Ainda segundo ele, a SEC “não deveria estar brincando de política na habilidade dos americanos de melhorarem suas vidas financeiras”.

Uma porta-voz da Citadel disse ao WSJ que “qualquer proposta de mudança deve fornecer soluções demonstráveis para problemas reais, procurando evitar consequências não intencionais que podem prejudicar os investidores americanos”. 

Este processo de encaminhamento de operações por corretoras a formadores de mercado é conhecido como “pagamento pelo fluxo de pedidos” e está na mira dos reguladores desde o fenômeno das memes stocks, a mais conhecida delas sendo a GameStop, que explodiu no começo de 2021. 

Na ocasião, muitos desses pequenos investidores utilizaram corretoras virtuais como a Robinhood para apostar na GameStop e outras ações de empresas com fundamentos considerados fracos. O episódio levou a SEC a revisar as regras sobre o funcionamento do mercado de capitais. 

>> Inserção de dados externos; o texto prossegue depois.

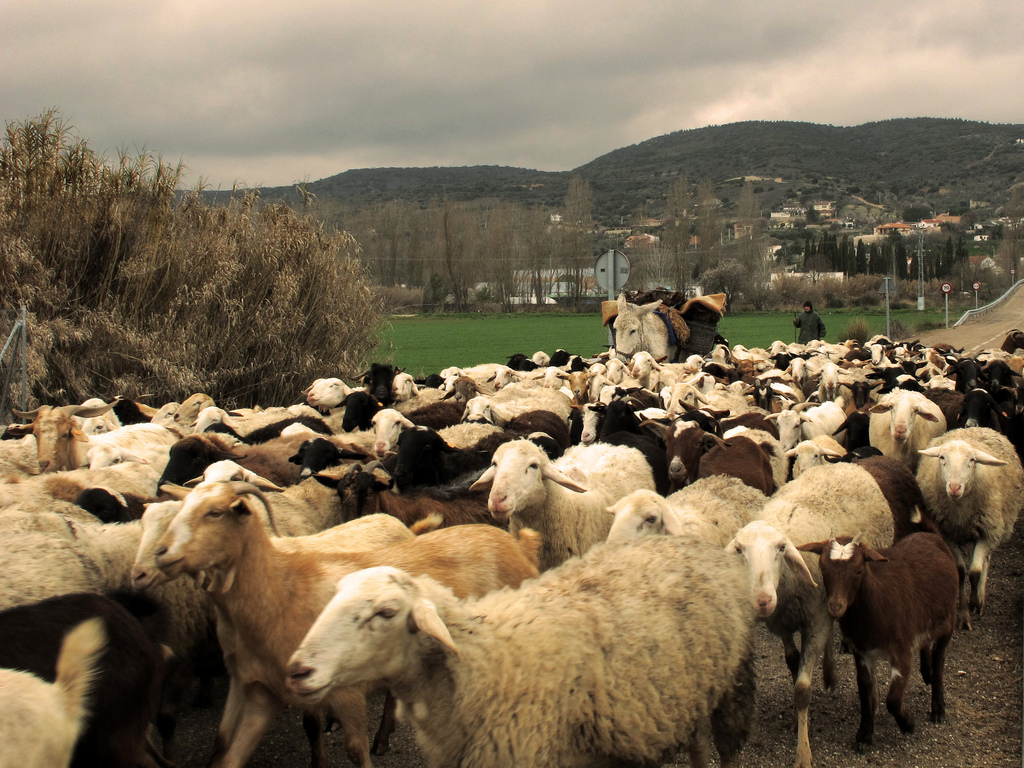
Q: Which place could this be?
A: It is a field.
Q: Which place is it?
A: It is a field.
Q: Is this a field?
A: Yes, it is a field.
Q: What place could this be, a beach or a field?
A: It is a field.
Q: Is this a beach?
A: No, it is a field.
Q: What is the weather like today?
A: It is cloudy.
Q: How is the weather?
A: It is cloudy.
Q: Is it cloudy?
A: Yes, it is cloudy.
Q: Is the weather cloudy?
A: Yes, it is cloudy.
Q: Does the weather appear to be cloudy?
A: Yes, it is cloudy.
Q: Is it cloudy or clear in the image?
A: It is cloudy.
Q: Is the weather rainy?
A: No, it is cloudy.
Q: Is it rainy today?
A: No, it is cloudy.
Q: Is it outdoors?
A: Yes, it is outdoors.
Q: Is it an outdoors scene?
A: Yes, it is outdoors.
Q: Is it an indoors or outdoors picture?
A: It is outdoors.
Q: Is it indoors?
A: No, it is outdoors.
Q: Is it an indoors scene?
A: No, it is outdoors.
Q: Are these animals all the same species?
A: No, there are both sheep and horses.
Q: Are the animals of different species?
A: Yes, they are sheep and horses.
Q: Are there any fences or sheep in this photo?
A: Yes, there is a sheep.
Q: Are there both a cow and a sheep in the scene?
A: No, there is a sheep but no cows.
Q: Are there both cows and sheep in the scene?
A: No, there is a sheep but no cows.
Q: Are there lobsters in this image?
A: No, there are no lobsters.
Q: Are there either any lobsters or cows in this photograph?
A: No, there are no lobsters or cows.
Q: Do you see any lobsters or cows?
A: No, there are no lobsters or cows.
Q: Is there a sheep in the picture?
A: Yes, there is a sheep.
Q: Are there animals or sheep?
A: Yes, there is a sheep.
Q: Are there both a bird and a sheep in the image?
A: No, there is a sheep but no birds.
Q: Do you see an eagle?
A: No, there are no eagles.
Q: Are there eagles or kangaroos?
A: No, there are no eagles or kangaroos.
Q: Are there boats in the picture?
A: No, there are no boats.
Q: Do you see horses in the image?
A: Yes, there is a horse.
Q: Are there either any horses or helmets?
A: Yes, there is a horse.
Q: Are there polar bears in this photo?
A: No, there are no polar bears.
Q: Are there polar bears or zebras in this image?
A: No, there are no polar bears or zebras.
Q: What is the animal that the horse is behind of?
A: The animal is a sheep.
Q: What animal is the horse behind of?
A: The horse is behind the sheep.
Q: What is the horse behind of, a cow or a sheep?
A: The horse is behind a sheep.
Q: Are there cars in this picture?
A: No, there are no cars.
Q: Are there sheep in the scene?
A: Yes, there is a sheep.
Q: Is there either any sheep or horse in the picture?
A: Yes, there is a sheep.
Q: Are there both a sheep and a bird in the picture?
A: No, there is a sheep but no birds.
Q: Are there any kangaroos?
A: No, there are no kangaroos.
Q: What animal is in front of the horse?
A: The sheep is in front of the horse.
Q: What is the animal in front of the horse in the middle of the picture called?
A: The animal is a sheep.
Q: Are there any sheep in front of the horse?
A: Yes, there is a sheep in front of the horse.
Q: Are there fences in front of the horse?
A: No, there is a sheep in front of the horse.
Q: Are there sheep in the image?
A: Yes, there is a sheep.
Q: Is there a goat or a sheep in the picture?
A: Yes, there is a sheep.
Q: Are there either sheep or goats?
A: Yes, there is a sheep.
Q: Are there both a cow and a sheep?
A: No, there is a sheep but no cows.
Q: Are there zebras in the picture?
A: No, there are no zebras.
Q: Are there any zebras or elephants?
A: No, there are no zebras or elephants.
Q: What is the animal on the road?
A: The animal is a sheep.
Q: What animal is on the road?
A: The animal is a sheep.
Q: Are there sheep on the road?
A: Yes, there is a sheep on the road.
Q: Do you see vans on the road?
A: No, there is a sheep on the road.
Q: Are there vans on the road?
A: No, there is a sheep on the road.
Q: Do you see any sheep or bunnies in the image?
A: Yes, there is a sheep.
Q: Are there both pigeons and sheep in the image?
A: No, there is a sheep but no pigeons.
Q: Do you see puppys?
A: No, there are no puppys.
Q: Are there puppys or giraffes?
A: No, there are no puppys or giraffes.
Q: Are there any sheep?
A: Yes, there is a sheep.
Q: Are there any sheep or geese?
A: Yes, there is a sheep.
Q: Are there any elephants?
A: No, there are no elephants.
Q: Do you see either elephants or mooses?
A: No, there are no elephants or mooses.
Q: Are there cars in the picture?
A: No, there are no cars.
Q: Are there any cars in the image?
A: No, there are no cars.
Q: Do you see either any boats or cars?
A: No, there are no cars or boats.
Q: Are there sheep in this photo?
A: Yes, there is a sheep.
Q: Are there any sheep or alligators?
A: Yes, there is a sheep.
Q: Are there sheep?
A: Yes, there is a sheep.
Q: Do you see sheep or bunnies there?
A: Yes, there is a sheep.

Para Carlos Lobo, sócio das áreas de M&A e Mercado de Capitais da banca de advogados americana Hughes, Hubbard & Reed, as propostas da SEC, que ainda estão em fase de consulta pública, atualizam as regras para incorporar esse novo modelo de negócios das plataformas e transformar a relação delas com seus clientes mais transparente. 

“Antes dos aplicativos, a relação que existia entre investidores e corretor era uma relação remunerada, com o corretor buscando executar a ordem da melhor forma possível”, afirma. “Com os aplicativos, não existe um compromisso claro da corretora de conseguir a melhor ordem.”